# Task item
Extract every line of the items that contains the word "urinary", copying each line in full.

# Records for this task
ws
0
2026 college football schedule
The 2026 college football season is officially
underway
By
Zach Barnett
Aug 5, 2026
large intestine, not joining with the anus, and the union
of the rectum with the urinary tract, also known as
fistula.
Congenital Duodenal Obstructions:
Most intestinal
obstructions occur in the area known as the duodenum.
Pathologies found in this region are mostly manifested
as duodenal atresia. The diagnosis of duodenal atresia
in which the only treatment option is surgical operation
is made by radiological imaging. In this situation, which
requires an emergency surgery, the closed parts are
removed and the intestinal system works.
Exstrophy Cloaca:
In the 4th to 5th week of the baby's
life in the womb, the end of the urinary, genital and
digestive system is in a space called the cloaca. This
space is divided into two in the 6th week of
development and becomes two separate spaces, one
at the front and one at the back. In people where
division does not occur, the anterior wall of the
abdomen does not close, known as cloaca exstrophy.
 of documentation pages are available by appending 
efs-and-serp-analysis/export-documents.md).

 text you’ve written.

* * *

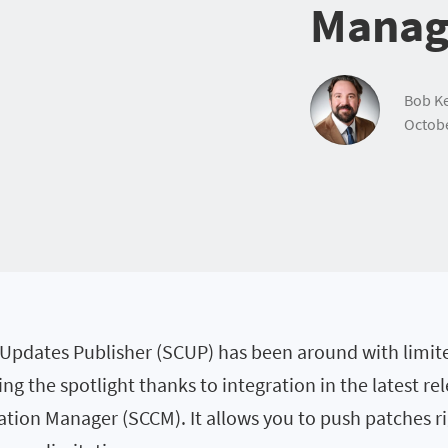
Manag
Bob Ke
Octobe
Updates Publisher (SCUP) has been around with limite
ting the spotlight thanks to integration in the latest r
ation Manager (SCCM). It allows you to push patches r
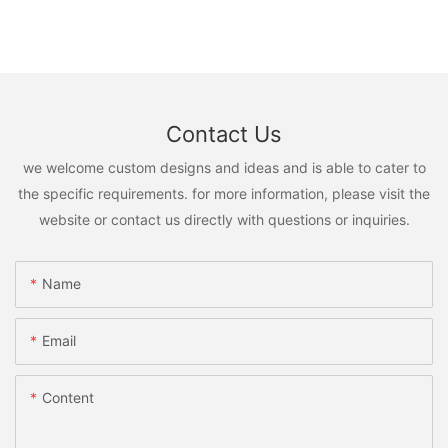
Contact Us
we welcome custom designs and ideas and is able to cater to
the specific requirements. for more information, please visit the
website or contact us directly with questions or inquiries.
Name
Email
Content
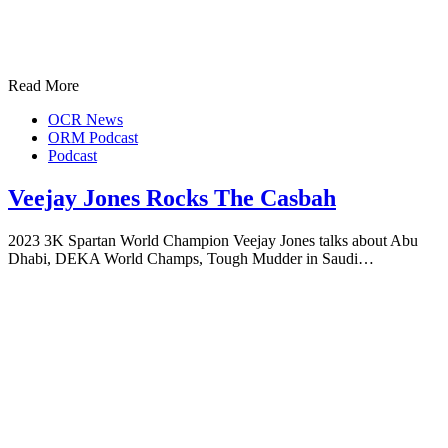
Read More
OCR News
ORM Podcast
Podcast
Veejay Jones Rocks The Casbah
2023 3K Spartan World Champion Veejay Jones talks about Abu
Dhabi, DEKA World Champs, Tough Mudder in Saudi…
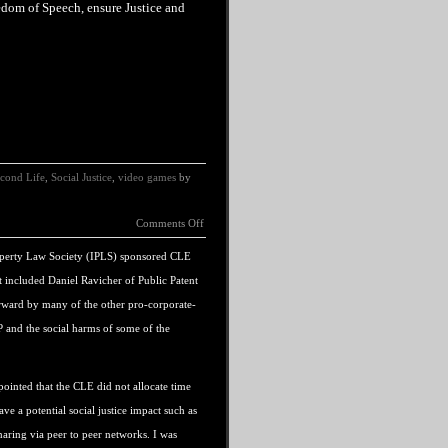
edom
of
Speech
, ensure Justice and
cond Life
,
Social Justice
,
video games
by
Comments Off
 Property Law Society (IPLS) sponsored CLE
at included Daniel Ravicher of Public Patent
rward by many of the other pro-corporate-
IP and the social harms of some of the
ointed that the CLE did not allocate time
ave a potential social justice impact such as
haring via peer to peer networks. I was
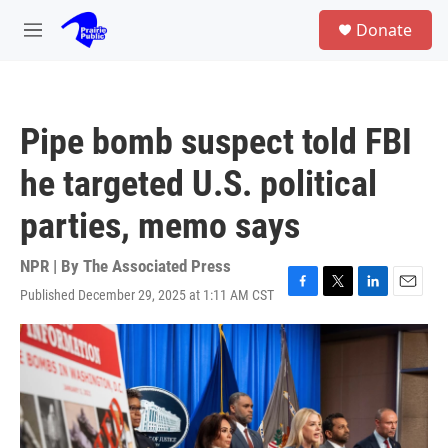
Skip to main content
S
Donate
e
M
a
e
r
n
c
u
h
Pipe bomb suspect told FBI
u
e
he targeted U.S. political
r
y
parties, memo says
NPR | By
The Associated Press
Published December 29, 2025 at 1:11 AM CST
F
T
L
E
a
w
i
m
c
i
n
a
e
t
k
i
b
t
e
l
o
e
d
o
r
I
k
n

# Problem solution
of the rectum with the urinary tract, also known as
life in the womb, the end of the urinary, genital and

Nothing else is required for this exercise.